The same attention to context, though, requires me to grant at least half a point to Bruce O. In his posting of April 28 he spoke of the needs of the commercial market bringing new versions of songs into being. I'm not sure I would agree with Bruce O. that the commercialized versions are any less (or more) "folk" than the pre-existing versions. But the influence of the commercial market on the evolution of a given piece of music must be taken into account.

The commercial market has been a factor influencing music since the 17th century and perhaps longer. Valid historical questions are (1) whether the commercial market for printed music caused some music to develop differently from how it would have otherwise, and (2) whether the modern mass electronic market creates influences that are new in kind, or only in degree, from the commercial influences of past ages.

A further point this thread may consider is whether a musicological definition of folk music can be offered independent of a sociological definition.

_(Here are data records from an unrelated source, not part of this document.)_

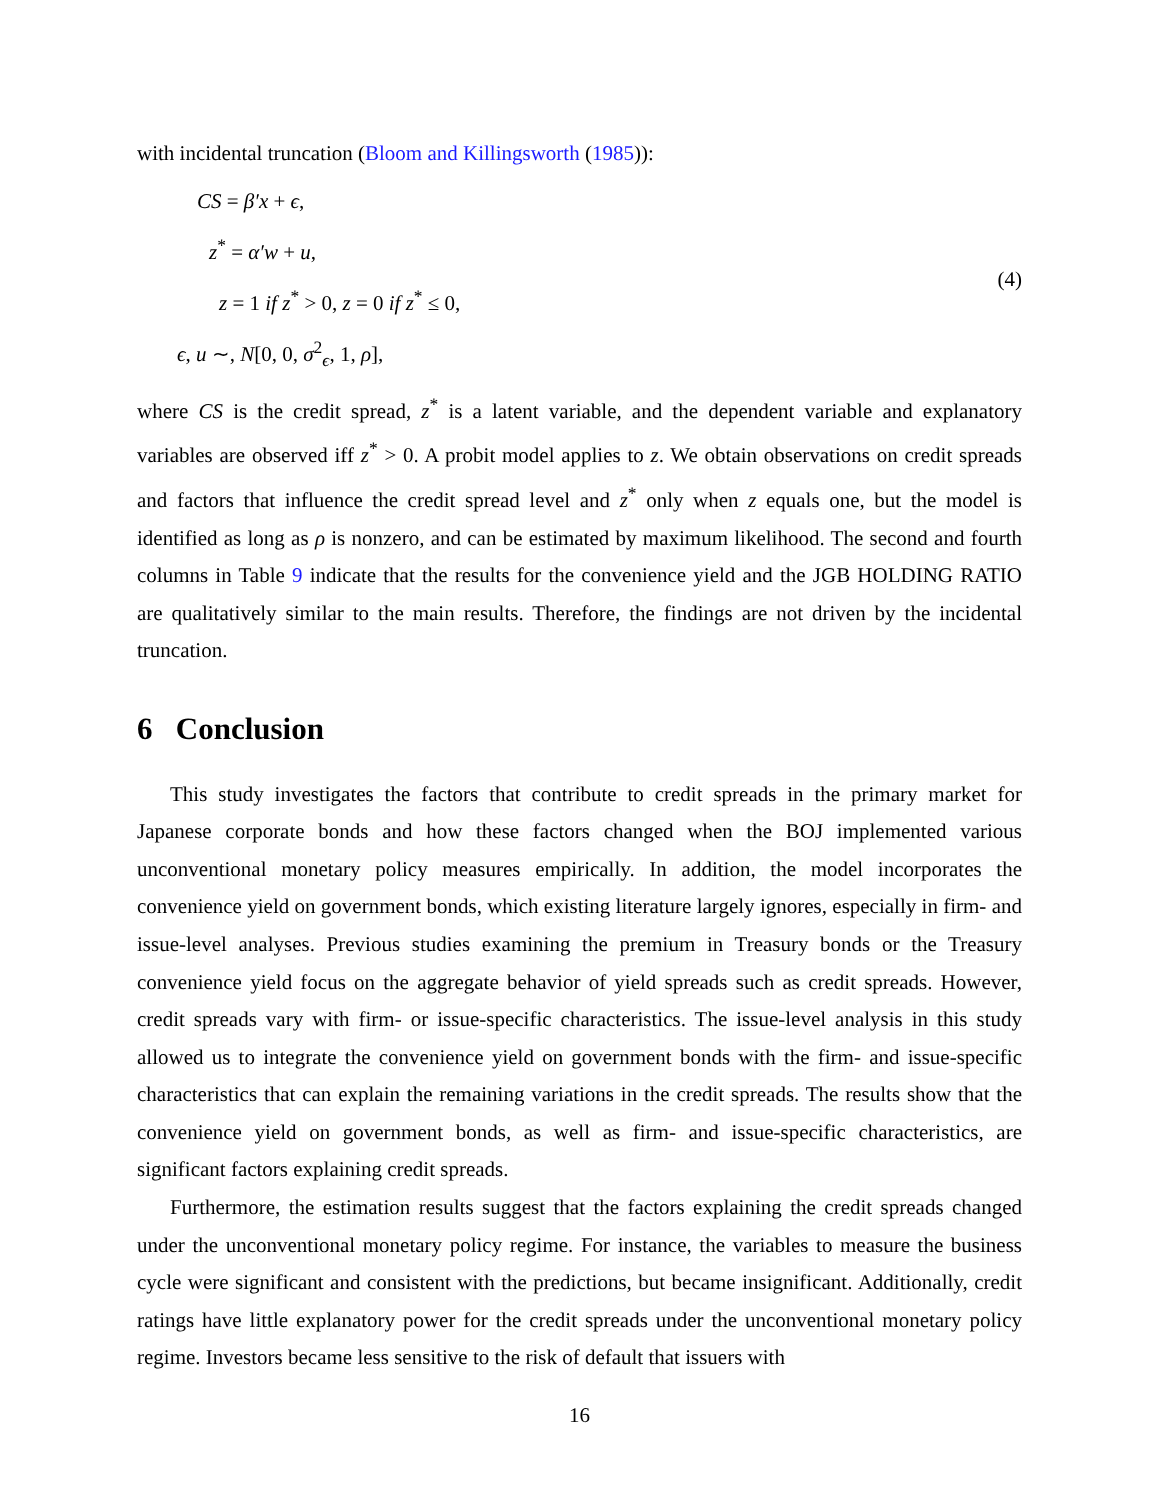with incidental truncation (Bloom and Killingsworth (1985)):
CS = β′x + ϵ,
z<sup>*</sup> = α′w + u,
z = 1 if z<sup>*</sup> > 0, z = 0 if z<sup>*</sup> ≤ 0,
ϵ, u ∼, N[0, 0, σ<sup>2</sup><sub>ϵ</sub>, 1, ρ],
(4)
where CS is the credit spread, z<sup>*</sup> is a latent variable, and the dependent variable and explanatory variables are observed iff z<sup>*</sup> > 0. A probit model applies to z. We obtain observations on credit spreads and factors that influence the credit spread level and z<sup>*</sup> only when z equals one, but the model is identified as long as ρ is nonzero, and can be estimated by maximum likelihood. The second and fourth columns in Table 9 indicate that the results for the convenience yield and the JGB HOLDING RATIO are qualitatively similar to the main results. Therefore, the findings are not driven by the incidental truncation.
6 Conclusion
This study investigates the factors that contribute to credit spreads in the primary market for Japanese corporate bonds and how these factors changed when the BOJ implemented various unconventional monetary policy measures empirically. In addition, the model incorporates the convenience yield on government bonds, which existing literature largely ignores, especially in firm- and issue-level analyses. Previous studies examining the premium in Treasury bonds or the Treasury convenience yield focus on the aggregate behavior of yield spreads such as credit spreads. However, credit spreads vary with firm- or issue-specific characteristics. The issue-level analysis in this study allowed us to integrate the convenience yield on government bonds with the firm- and issue-specific characteristics that can explain the remaining variations in the credit spreads. The results show that the convenience yield on government bonds, as well as firm- and issue-specific characteristics, are significant factors explaining credit spreads.
Furthermore, the estimation results suggest that the factors explaining the credit spreads changed under the unconventional monetary policy regime. For instance, the variables to measure the business cycle were significant and consistent with the predictions, but became insignificant. Additionally, credit ratings have little explanatory power for the credit spreads under the unconventional monetary policy regime. Investors became less sensitive to the risk of default that issuers with
16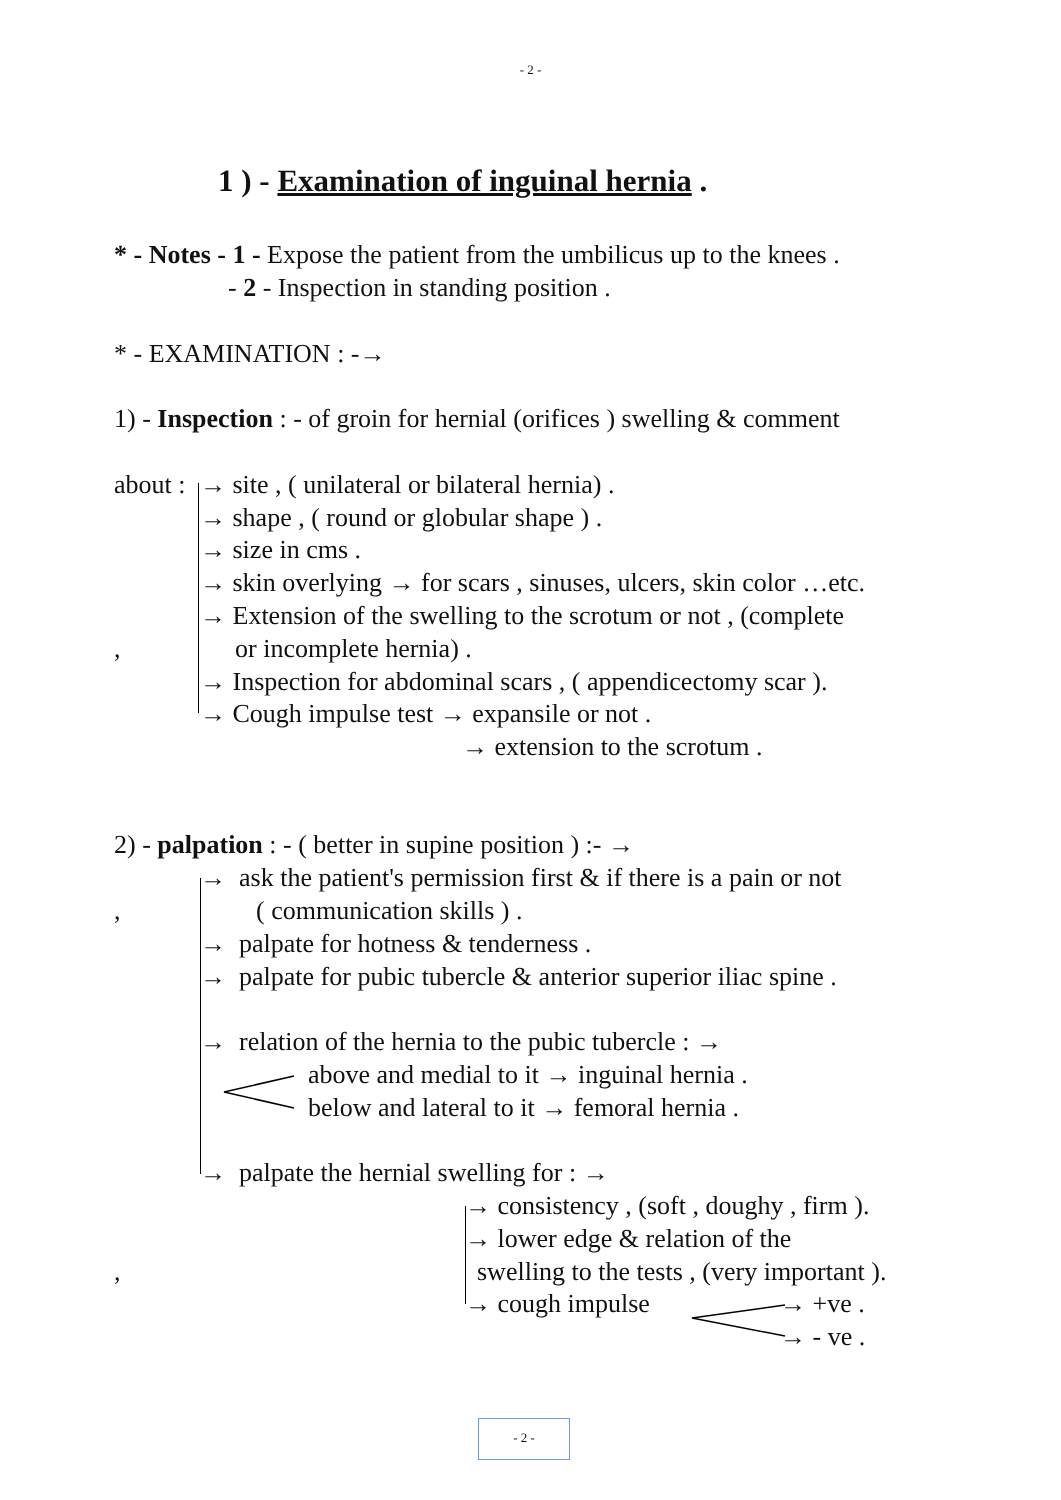- 2 -
1 ) - Examination of inguinal hernia .
* - Notes - 1 - Expose the patient from the umbilicus up to the knees .
- 2 - Inspection in standing position .
* - EXAMINATION : -→
1) - Inspection : - of groin for hernial (orifices ) swelling & comment
about : → site , ( unilateral or bilateral hernia) .
→ shape , ( round or globular shape ) .
→ size in cms .
→ skin overlying → for scars , sinuses, ulcers, skin color …etc.
→ Extension of the swelling to the scrotum or not , (complete
, or incomplete hernia) .
→ Inspection for abdominal scars , ( appendicectomy scar ).
→ Cough impulse test → expansile or not .
→ extension to the scrotum .
2) - palpation : - ( better in supine position ) :- →
→ ask the patient's permission first & if there is a pain or not
, ( communication skills ) .
→ palpate for hotness & tenderness .
→ palpate for pubic tubercle & anterior superior iliac spine .
→ relation of the hernia to the pubic tubercle : →
above and medial to it → inguinal hernia .
below and lateral to it → femoral hernia .
→ palpate the hernial swelling for : →
→ consistency , (soft , doughy , firm ).
→ lower edge & relation of the
, swelling to the tests , (very important ).
→ cough impulse → +ve .
→ - ve .
- 2 -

So far on this thread I have only given a sociological definition: Folk music is music people use while doing something besides listening to it. My example was singing or listening to a CD while vacuuming the living room. This is not a musicological definition because the same music is "folk" when I listen to it while vacuuming, and "art" music when I listen to it in a concert hall. A little later I tried to define a musical category of one-line, mostly diatonic melody of consistent tonality, but I didn't (and still don't) require the word "folk" be applied to it. Perhaps any musicological definition of "folk" music won't be able to have precise boundaries; perhaps it must be allowed to overlap a great deal with other categories, such as "popular" music.